3

I would like to download a public dataset from the NIMH Data Archive. After creating an account on their website and accepting their Data Usage Agreement, I can download a CSV file which contains the path to all the files in the dataset I am interested in. Each path is of the form s3://NDAR_Central_1/....

1 Download on my personal computer

In the NDA Github repository, the nda-tools Python library exposes some useful Python code to download those files to my own computer. Say I want to download the following file:

s3://NDAR_Central_1/submission_13364/00m/0.C.2/9007827/20041006/10263603.tar.gz

Given my username (USRNAME) and password (PASSWD) (the ones I used to create my account on the NIMH Data Archive), the following code allows me to download this file to TARGET_PATH on my personal computer:

from NDATools.clientscripts.downloadcmd import configure
from NDATools.Download import Download

config = configure(username=USRNAME, password=PASSWD)
s3Download = Download(TARGET_PATH, config)

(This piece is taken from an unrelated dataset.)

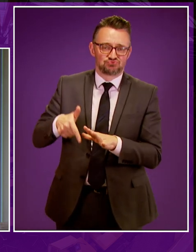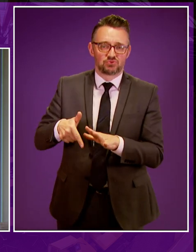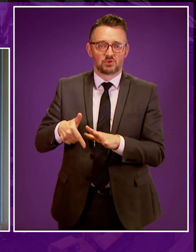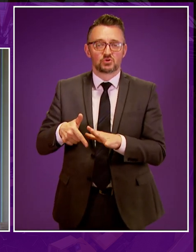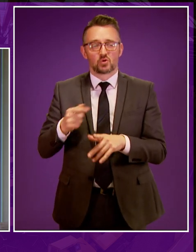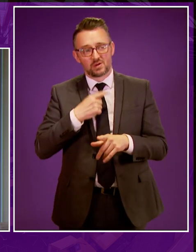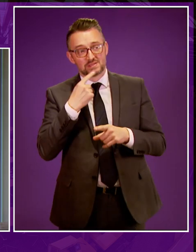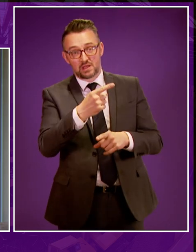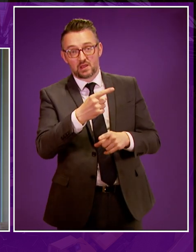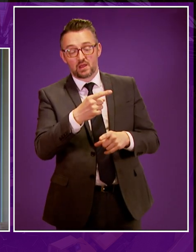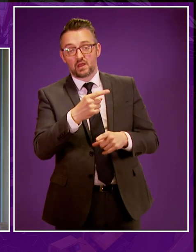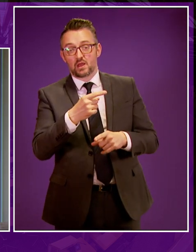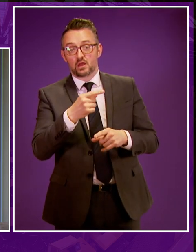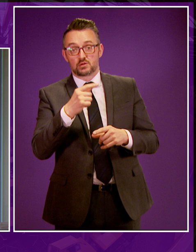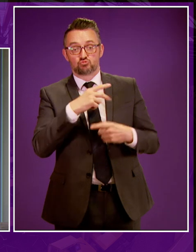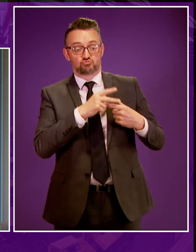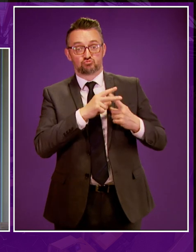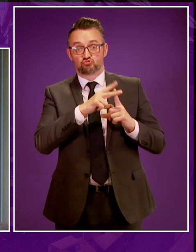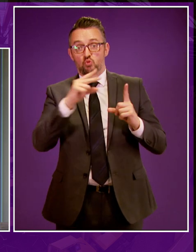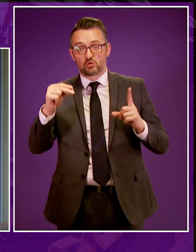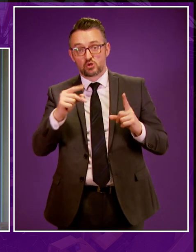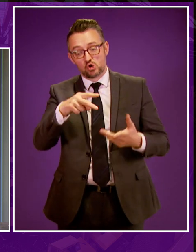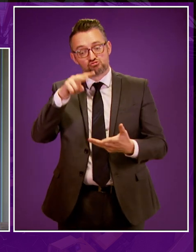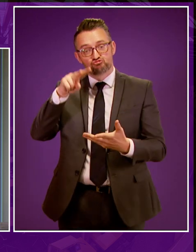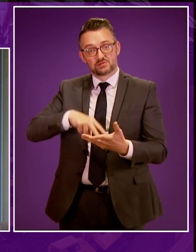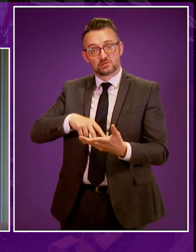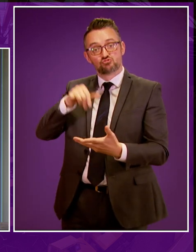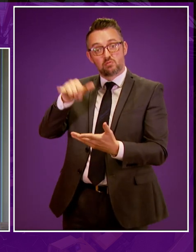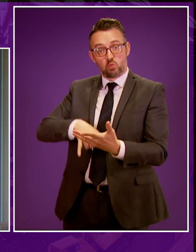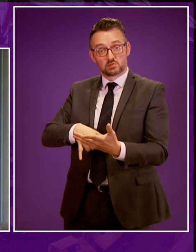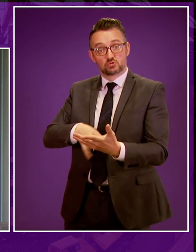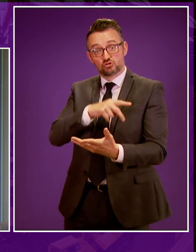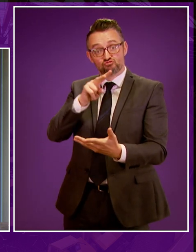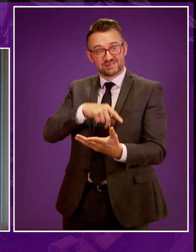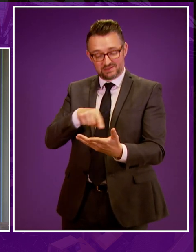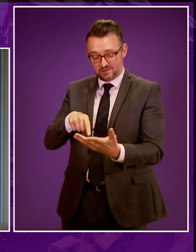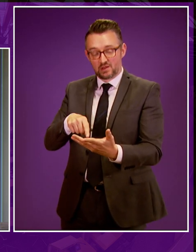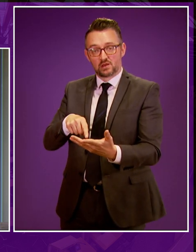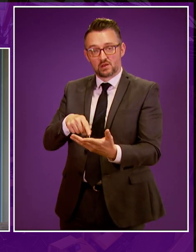benches to read Professor Underhill's research, disappointing though it may be to them.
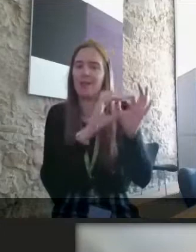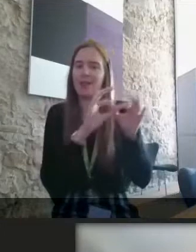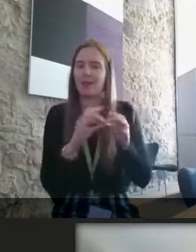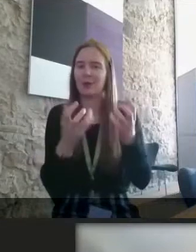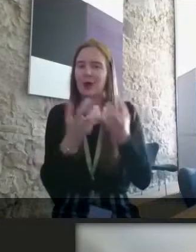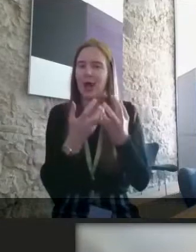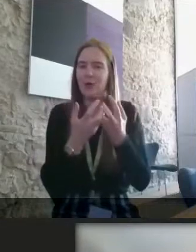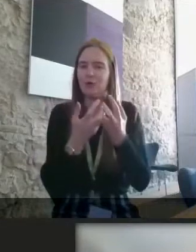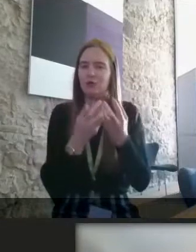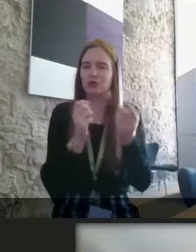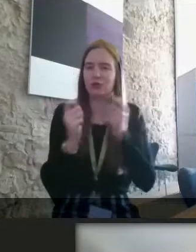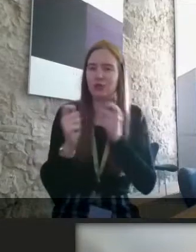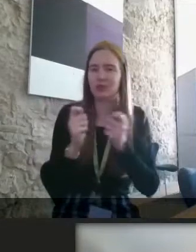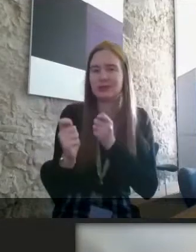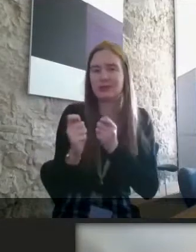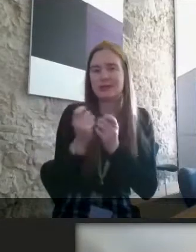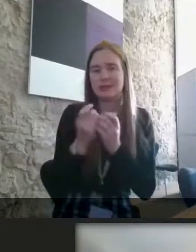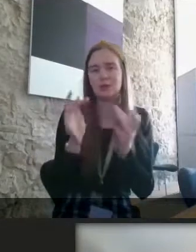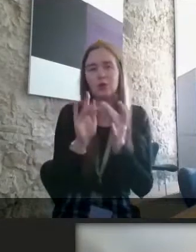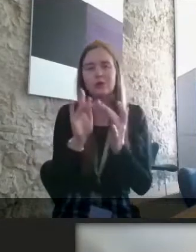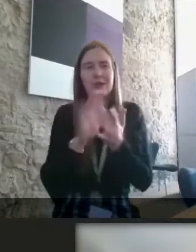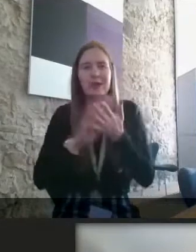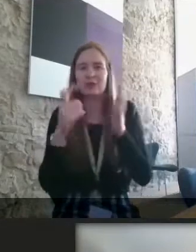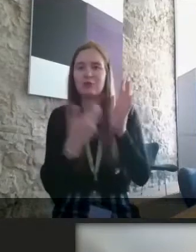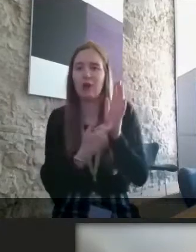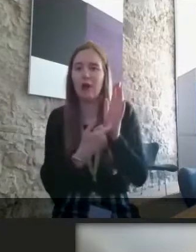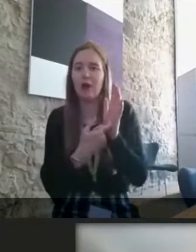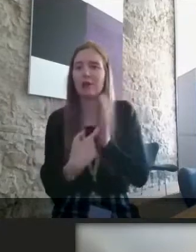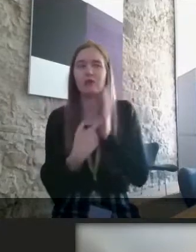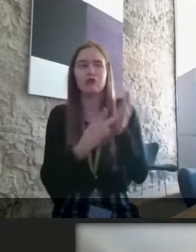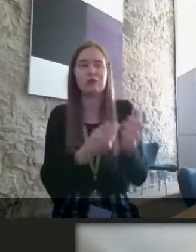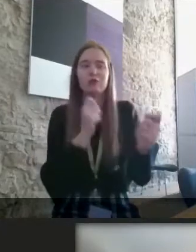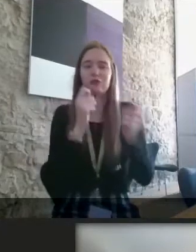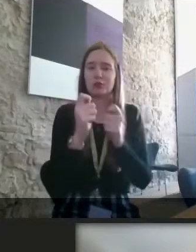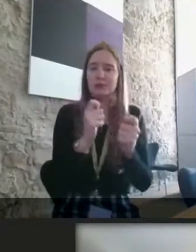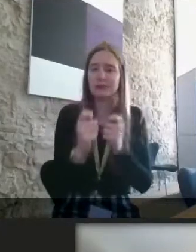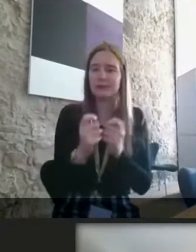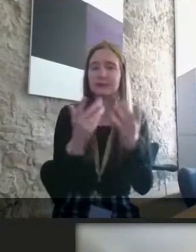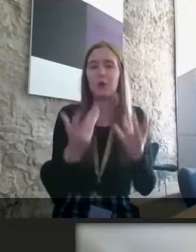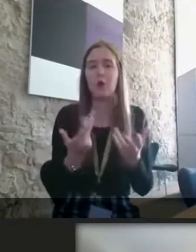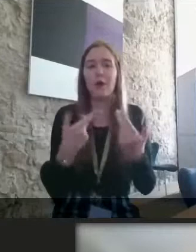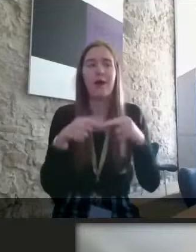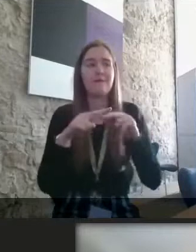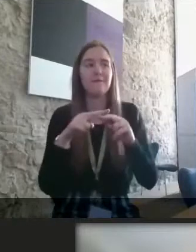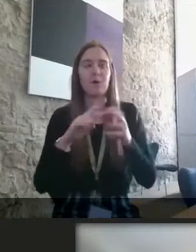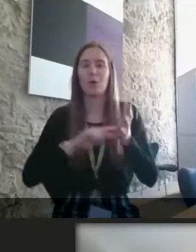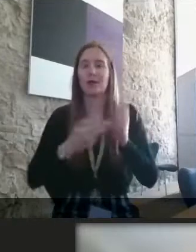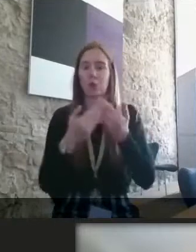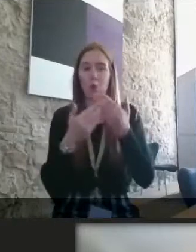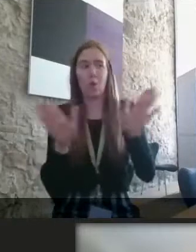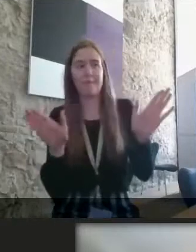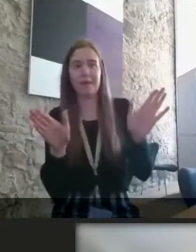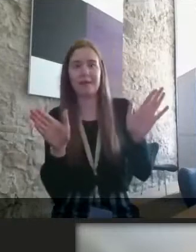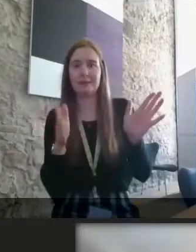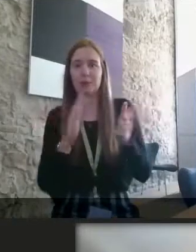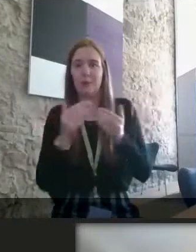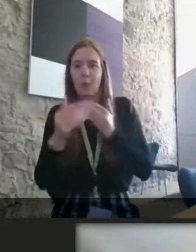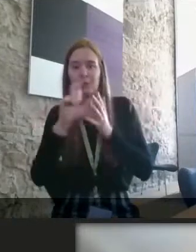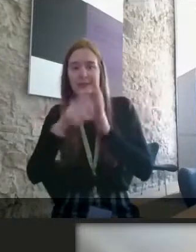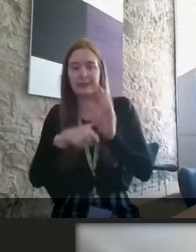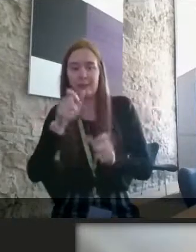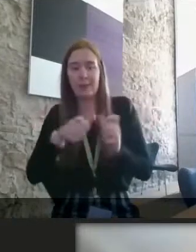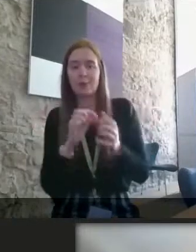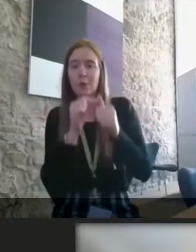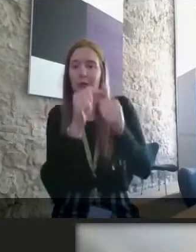uh a contact in HR they can request reasonable adjustments for or they're open to um more disabled people applying for their jobs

target_fnames = ['s3://NDAR_Central_1/submission_13364/00m/0.C.2/9007827/20041006/10263603.tar.gz']

s3Download.get_links('paths', target_fnames, filters=None)
s3Download.get_tokens()
s3Download.start_workers(False, None, 1)

Behind the hood, the get_tokens method of s3Download will use USRNAME and PASSWD to generate temporary access key, secret key and security token. Then, the start_workers method will use the boto3 and s3transfer Python libraries to download the selected file.

Everything works fine !

2 Download to a GCP bucket

Now, say I created a project on GCP and would like to directly download this file to a GCP bucket.

Ideally, I would like to do something like:

gsutil cp s3://NDAR_Central_1/submission_13364/00m/0.C.2/9007827/20041006/10263603.tar.gz gs://my-bucket

To do this, I execute the following Python code in the Cloud Shell (by running python3):

from NDATools.TokenGenerator import NDATokenGenerator
data_api_url = 'https://nda.nih.gov/DataManager/dataManager'
generator = NDATokenGenerator(data_api_url)
token = generator.generate_token(USRNAME, PASSWD)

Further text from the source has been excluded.